‘Safe space’ is for white people
30th November 2015 · 0 Comments
By Lee A. Daniels
George Curry Media Columnist
Dear Black College Students:
There’s much I admire about the purpose of the demonstrations and protests you and your allies among other students and faculty have waged to awaken some colleges and universities to the significant racial problems undermining the sense of community on your campuses.
But I have to say there’s one general demand I’d advise you to put aside — the demand for “safe space.”
Not because it isn’t a legitimate sentiment. Of course, the search for a place of psychological comfort and physical safety is a fundamental human impulse. I say drop it because the intractable reality in America is that “safe space” is for white people.
I’m sure you know that by now. You couldn’t have gotten to college without being aware of this awful American tradition.
You know that the British colonial settlement and then the new “United States” were created as a safe space for whites only. Over time, whites decimated the First Nations’ peoples and forced them farther and farther west in order to grab increasing chunks of land for white governmental and private ownership.
You know the purpose of the trans-Atlantic slave trade was to establish an enormously lucrative and psychologically satisfying safe space — Negro Slavery — for the white majority to validate its fantasies of individual and racial superiority. It’s no coincidence that the blackface minstrelsy that some whites resort to today originated in the era when whites were scratching for all sorts of reasons to justify their inhumanity.
Ever inventive, after the Civil War, the white majority created de jure and de facto systems of discrimination to establish new versions of racial safe space fit for the industrial age. This allowed WASPs and the floodtide of white-ethnic immigrants to implement during the next century a division of the resources of the burgeoning American society that left Americans of color at the bottom of the ladder of social and economic mobility.
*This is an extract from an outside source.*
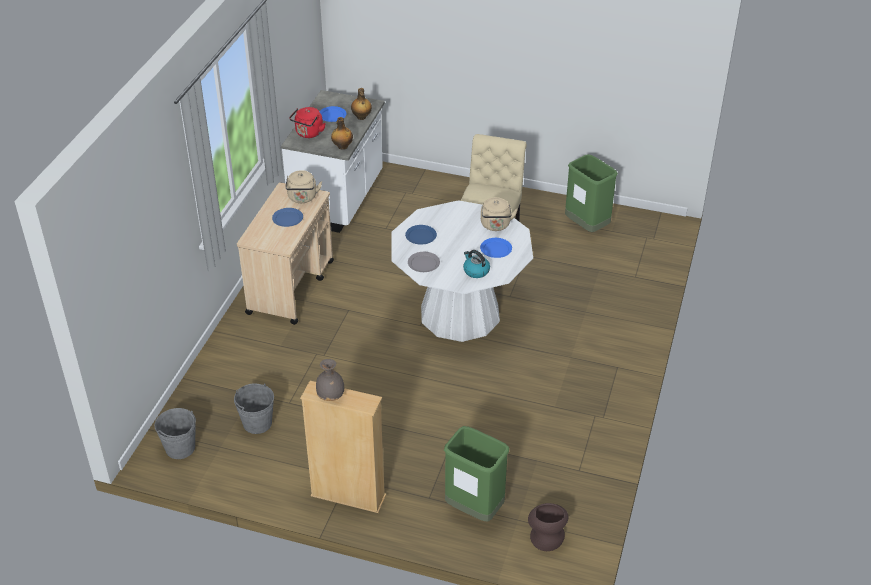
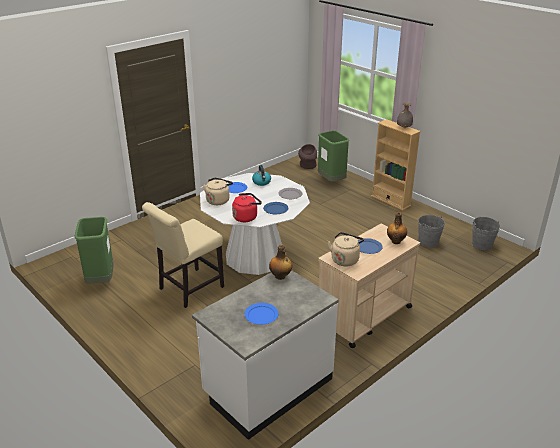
camera: 150 degrees left, 10 degrees down
red kettle [289,107,326,138] -> red kettle moved to [232,193,262,222]
bottle [351,88,372,120] -> bottle moved to [387,212,407,244]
The result was an America full of safe spaces for whites: segregated urban neighborhoods and schools; segregated suburbs; de jure segregated white colleges and universities in the South, de facto ones in the North; segregated trade unions and professional associations, and all sorts of jobs reserved for whites, from those in police and fire departments to those in civil service and corporate bureaucracies. Even those two mythic pillars of American society — the military and major league baseball — were ferociously guarded safe spaces for whites until after World War II.
As I say, I know you understand this. As one who went to college in the wake of the Civil Rights Movement’s great legislative victories in the 1960s, I’m well aware of the initial shock one feels at discovering how much remains to be done on the racial- and social-justice front. I’m also aware that many whites who denigrate your demand for safe-space do so from the safe spaces of their near- or lily-white neighborhoods, workplaces and social networks. They tell you to “look away” from racist insults, or, worse, to try to, in effect, prove your humanity to people who want to hurt you. That’s something they never have to do because the society remains firmly structured to protect their safe-spaces.
Yours? Not so much. Not when police racial profiling remains widespread and police routinely brutalize Blacks and Hispanics for supposedly violating the most trivial traffic infractions. Not when the Supreme Court has — once again — sanctioned the racist movement to deprive Black Americans (and others who tend to vote for the Democratic Party) of their right to vote. Not when the impeccably-ivied educational credentials of both the first Black president and first lady of the United States and the first Latina Supreme Court Justice are denigrated by so-called respectable whites.
Nonetheless, I say, take note of the hypocrisy, but drop the demand for safe space. “Get over it,” as your detractors say; but not for the reasons they say.
Instead, accept that there never has been safe space for any Americans of color in this land. Accept that your responsibility is to follow the strategy most dramatically illustrated by the Black freedom struggle: Embrace the reality that what your American heritage involves is wedding the normal activities of human existence to a continual awareness of the need to resist the second-class status which, in all its guises, some whites still want to consign Americans of color to.
Let that awareness make you more perceptive about your surroundings and more determined to succeed personally and to move the movement for social justice forward in whatever ways you can. If you do that, I guarantee you’ll have forged in yourself and in the society at large “space” that is impervious to the attacks of people whose words and actions prove they’re afraid of you.
With best wishes!
Lee A. Daniels is a longtime journalist based in New York City. His essay, “Martin Luther King, Jr.: The Great Provocateur,” appears in Africa’s Peacemakers: Nobel Peace Laureates of African Descent (2014), published by Zed Books.